[What is being asked]
Please express the data as a JSON list of strings, one string per line, beginning at the start of the data and ending with the line that contains "- [ ] Final testing", both included. Omit blank lines and include no other lines.

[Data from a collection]
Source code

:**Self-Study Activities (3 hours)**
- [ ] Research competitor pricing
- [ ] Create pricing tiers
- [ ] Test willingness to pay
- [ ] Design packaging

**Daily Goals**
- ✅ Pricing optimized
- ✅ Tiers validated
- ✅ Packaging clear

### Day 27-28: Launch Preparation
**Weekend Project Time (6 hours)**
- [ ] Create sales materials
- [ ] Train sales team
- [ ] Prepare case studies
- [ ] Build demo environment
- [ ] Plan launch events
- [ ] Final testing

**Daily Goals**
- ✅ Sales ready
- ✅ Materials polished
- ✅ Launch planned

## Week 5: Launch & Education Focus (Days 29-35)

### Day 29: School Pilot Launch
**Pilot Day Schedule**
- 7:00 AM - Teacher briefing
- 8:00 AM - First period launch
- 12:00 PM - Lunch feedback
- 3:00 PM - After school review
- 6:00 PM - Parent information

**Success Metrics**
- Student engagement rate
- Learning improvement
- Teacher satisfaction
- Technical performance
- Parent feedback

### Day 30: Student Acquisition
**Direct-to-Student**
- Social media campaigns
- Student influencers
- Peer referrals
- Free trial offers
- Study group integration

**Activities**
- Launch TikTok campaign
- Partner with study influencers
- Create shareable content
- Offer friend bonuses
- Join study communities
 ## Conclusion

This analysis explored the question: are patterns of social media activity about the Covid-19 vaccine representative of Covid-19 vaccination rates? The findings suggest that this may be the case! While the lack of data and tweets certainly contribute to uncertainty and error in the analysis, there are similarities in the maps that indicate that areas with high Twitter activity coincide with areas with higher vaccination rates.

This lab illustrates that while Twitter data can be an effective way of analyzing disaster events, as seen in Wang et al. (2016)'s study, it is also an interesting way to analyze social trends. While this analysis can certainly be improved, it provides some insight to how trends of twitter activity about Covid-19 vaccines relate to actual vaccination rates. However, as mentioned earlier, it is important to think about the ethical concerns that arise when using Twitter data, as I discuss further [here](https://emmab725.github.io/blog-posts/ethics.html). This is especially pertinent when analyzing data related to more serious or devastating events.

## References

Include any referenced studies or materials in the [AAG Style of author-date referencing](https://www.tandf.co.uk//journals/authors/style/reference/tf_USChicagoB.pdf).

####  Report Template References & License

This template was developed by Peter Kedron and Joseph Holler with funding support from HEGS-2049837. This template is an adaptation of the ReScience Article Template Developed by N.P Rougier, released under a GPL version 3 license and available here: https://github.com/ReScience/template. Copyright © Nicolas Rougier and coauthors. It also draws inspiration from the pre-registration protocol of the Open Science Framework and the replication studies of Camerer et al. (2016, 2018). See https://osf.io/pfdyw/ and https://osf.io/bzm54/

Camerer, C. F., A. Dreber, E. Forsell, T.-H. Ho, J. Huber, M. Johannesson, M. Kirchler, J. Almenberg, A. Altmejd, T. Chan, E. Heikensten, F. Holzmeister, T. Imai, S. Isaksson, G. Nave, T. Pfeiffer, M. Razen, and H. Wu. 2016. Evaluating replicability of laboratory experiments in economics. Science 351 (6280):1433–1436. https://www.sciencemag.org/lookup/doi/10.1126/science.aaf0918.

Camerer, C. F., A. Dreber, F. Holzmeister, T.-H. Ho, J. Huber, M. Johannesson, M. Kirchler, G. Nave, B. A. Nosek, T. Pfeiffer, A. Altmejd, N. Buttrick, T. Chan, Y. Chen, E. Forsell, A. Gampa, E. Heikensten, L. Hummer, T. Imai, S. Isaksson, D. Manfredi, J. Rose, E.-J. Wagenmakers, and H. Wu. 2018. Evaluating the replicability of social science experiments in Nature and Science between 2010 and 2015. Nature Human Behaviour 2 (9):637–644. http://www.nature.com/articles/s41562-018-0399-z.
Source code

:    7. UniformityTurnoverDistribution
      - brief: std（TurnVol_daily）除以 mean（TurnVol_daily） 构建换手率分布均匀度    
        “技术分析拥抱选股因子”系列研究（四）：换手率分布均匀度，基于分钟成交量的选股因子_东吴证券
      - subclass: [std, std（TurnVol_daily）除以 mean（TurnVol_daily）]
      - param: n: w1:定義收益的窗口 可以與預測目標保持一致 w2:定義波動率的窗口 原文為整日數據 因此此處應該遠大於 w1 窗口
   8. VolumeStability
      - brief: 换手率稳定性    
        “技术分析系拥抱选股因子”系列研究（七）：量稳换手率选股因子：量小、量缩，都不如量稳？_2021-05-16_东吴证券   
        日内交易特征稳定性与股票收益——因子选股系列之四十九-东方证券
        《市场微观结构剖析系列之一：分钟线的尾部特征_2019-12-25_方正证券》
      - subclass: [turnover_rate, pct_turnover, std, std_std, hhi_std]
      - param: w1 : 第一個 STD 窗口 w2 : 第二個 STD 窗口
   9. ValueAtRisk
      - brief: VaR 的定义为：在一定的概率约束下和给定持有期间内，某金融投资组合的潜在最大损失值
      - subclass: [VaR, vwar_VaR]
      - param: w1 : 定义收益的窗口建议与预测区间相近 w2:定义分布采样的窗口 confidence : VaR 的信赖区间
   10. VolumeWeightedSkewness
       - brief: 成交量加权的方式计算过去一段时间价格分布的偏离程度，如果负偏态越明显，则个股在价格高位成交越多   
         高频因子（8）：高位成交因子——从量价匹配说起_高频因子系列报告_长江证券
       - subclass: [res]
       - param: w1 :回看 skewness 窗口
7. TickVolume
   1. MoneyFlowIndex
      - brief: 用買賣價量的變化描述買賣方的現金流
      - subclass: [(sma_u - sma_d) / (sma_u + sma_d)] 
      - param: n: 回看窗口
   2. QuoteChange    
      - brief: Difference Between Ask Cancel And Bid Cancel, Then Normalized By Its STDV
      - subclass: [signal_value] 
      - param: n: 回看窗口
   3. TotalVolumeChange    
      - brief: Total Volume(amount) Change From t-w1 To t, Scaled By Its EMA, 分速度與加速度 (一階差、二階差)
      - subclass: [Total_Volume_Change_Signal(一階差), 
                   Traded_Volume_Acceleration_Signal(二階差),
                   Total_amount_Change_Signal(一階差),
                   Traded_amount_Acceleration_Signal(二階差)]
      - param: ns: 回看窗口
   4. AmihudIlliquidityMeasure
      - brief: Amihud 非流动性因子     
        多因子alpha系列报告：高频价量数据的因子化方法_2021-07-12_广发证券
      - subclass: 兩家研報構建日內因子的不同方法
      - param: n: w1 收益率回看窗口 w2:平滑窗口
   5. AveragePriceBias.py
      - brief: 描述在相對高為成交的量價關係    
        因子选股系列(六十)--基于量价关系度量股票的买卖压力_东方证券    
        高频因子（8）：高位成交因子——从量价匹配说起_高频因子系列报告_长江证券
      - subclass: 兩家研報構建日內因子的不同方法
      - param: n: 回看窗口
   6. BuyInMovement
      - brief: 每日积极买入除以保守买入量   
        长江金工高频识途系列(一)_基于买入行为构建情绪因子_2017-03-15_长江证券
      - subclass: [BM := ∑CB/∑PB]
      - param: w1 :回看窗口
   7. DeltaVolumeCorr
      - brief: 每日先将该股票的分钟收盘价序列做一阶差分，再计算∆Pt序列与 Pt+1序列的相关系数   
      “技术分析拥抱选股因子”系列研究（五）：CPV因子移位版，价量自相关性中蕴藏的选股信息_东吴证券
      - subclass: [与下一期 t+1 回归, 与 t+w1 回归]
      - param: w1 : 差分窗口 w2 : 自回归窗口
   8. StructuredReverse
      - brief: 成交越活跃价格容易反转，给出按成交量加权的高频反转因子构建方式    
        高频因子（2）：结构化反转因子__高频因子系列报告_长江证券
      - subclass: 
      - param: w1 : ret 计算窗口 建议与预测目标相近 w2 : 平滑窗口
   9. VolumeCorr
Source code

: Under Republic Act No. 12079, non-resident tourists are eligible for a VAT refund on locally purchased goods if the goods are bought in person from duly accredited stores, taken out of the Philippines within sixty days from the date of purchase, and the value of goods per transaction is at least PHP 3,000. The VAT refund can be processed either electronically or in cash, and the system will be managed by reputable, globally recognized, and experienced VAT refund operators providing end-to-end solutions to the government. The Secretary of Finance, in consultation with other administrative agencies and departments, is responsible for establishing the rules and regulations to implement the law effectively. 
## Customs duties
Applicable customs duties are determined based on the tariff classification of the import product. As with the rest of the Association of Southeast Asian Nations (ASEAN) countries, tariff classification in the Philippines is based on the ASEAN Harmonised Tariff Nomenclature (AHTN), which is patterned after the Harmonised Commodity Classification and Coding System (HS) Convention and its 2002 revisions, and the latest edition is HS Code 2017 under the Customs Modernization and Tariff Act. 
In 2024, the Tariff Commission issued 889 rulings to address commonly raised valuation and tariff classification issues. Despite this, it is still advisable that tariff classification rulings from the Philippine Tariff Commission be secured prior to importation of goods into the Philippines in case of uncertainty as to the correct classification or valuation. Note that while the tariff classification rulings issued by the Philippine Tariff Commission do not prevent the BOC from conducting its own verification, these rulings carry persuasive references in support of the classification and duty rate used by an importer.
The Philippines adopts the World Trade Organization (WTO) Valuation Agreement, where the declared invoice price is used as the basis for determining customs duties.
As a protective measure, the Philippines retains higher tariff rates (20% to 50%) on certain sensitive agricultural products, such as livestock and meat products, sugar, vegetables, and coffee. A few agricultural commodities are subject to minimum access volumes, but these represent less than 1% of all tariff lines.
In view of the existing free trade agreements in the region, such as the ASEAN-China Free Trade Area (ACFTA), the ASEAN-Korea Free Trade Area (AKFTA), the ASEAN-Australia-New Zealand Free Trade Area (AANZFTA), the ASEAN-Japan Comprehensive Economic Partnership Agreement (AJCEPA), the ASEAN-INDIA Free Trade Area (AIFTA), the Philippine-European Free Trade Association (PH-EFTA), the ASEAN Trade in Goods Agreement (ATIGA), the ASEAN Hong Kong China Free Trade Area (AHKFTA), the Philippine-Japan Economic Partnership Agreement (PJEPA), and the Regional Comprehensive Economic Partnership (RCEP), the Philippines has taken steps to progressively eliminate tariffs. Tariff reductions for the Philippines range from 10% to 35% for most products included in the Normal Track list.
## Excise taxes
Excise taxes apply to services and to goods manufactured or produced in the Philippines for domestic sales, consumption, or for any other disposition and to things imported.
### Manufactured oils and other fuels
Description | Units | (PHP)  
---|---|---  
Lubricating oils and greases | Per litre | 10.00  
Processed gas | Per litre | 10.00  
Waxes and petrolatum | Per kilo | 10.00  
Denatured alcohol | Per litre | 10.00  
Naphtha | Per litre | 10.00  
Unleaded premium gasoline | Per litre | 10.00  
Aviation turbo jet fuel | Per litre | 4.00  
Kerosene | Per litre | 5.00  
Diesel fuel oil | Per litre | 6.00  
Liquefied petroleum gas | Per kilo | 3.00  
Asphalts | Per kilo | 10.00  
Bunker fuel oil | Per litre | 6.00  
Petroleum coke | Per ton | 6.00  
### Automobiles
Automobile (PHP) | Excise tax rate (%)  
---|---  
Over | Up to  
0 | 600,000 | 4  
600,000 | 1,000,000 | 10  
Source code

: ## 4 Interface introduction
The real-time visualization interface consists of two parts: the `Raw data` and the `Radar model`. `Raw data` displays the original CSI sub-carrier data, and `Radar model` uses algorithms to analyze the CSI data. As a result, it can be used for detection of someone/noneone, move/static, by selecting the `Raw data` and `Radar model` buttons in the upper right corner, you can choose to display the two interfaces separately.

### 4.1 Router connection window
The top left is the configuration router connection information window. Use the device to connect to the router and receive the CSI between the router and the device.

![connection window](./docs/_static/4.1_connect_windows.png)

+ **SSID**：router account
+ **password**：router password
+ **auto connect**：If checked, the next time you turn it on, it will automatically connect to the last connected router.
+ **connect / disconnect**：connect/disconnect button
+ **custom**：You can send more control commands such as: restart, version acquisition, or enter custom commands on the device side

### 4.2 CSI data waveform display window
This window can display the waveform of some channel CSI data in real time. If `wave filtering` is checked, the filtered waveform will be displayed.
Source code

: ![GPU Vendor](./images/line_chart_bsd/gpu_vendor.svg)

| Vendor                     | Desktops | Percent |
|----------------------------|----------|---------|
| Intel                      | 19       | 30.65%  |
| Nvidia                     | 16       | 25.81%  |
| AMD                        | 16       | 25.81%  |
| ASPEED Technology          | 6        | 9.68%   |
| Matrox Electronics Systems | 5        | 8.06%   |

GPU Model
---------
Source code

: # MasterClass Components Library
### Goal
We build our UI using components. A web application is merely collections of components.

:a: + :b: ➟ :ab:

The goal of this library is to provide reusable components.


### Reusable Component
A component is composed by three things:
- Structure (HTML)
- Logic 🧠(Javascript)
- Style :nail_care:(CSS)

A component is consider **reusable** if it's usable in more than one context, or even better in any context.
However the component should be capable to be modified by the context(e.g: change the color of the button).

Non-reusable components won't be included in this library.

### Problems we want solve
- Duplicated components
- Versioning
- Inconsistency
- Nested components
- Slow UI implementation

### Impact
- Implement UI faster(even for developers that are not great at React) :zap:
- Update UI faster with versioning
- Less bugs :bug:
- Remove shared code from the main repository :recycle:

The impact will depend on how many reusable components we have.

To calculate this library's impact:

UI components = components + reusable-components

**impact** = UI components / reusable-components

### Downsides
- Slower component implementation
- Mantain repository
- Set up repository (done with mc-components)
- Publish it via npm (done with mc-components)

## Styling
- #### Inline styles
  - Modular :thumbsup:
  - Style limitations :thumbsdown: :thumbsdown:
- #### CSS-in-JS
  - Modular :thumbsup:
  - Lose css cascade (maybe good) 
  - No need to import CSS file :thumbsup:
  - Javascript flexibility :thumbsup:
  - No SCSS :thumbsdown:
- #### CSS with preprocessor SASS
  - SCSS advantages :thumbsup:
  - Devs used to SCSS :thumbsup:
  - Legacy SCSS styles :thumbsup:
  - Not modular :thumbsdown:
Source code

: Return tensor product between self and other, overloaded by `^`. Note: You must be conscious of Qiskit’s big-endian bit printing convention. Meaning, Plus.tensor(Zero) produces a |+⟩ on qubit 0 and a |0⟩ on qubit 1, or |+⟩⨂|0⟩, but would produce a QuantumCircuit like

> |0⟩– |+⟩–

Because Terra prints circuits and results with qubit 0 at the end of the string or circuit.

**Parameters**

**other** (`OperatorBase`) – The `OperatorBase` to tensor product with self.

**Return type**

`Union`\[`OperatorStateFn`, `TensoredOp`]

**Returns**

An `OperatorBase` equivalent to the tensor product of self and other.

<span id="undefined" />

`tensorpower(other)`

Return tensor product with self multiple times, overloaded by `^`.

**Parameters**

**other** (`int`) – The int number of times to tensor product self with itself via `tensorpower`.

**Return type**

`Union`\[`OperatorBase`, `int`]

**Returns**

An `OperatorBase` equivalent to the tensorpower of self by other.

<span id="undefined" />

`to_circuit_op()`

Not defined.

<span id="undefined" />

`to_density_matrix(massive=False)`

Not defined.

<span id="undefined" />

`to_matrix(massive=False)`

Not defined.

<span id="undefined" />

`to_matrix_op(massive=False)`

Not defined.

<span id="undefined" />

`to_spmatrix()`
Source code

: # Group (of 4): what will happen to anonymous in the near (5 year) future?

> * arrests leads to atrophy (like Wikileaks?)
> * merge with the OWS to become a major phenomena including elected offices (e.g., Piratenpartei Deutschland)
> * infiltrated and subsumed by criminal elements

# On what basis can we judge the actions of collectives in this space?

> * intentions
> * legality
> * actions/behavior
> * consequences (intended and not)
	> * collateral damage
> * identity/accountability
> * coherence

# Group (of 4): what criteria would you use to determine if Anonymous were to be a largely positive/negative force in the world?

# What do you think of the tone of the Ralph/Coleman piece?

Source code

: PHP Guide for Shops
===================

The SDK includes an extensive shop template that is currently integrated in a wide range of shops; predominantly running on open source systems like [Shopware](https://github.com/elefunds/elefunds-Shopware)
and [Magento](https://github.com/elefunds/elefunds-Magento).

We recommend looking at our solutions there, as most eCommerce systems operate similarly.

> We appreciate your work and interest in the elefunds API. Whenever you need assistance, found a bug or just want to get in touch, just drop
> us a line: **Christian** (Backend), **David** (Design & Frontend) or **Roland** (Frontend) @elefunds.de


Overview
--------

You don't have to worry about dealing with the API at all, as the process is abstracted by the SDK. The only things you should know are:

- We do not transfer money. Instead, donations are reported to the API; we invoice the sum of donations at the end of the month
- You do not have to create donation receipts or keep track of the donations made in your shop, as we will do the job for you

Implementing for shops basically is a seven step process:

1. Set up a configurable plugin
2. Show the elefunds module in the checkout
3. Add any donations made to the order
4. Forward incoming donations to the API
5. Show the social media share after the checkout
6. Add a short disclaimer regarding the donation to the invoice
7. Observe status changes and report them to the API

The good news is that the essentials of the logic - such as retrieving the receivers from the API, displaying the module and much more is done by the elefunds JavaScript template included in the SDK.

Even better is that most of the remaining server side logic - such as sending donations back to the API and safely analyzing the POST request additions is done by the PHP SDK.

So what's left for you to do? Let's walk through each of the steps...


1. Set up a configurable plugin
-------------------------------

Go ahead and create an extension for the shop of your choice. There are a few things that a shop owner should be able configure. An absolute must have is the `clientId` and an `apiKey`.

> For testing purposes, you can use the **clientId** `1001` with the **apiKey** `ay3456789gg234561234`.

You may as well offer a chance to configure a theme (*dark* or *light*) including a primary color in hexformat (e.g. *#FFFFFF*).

[Written reply]
[
  "Source code",
  ":**Self-Study Activities (3 hours)**",
  "- [ ] Research competitor pricing",
  "- [ ] Create pricing tiers",
  "- [ ] Test willingness to pay",
  "- [ ] Design packaging",
  "**Daily Goals**",
  "- ✅ Pricing optimized",
  "- ✅ Tiers validated",
  "- ✅ Packaging clear",
  "### Day 27-28: Launch Preparation",
  "**Weekend Project Time (6 hours)**",
  "- [ ] Create sales materials",
  "- [ ] Train sales team",
  "- [ ] Prepare case studies",
  "- [ ] Build demo environment",
  "- [ ] Plan launch events",
  "- [ ] Final testing"
]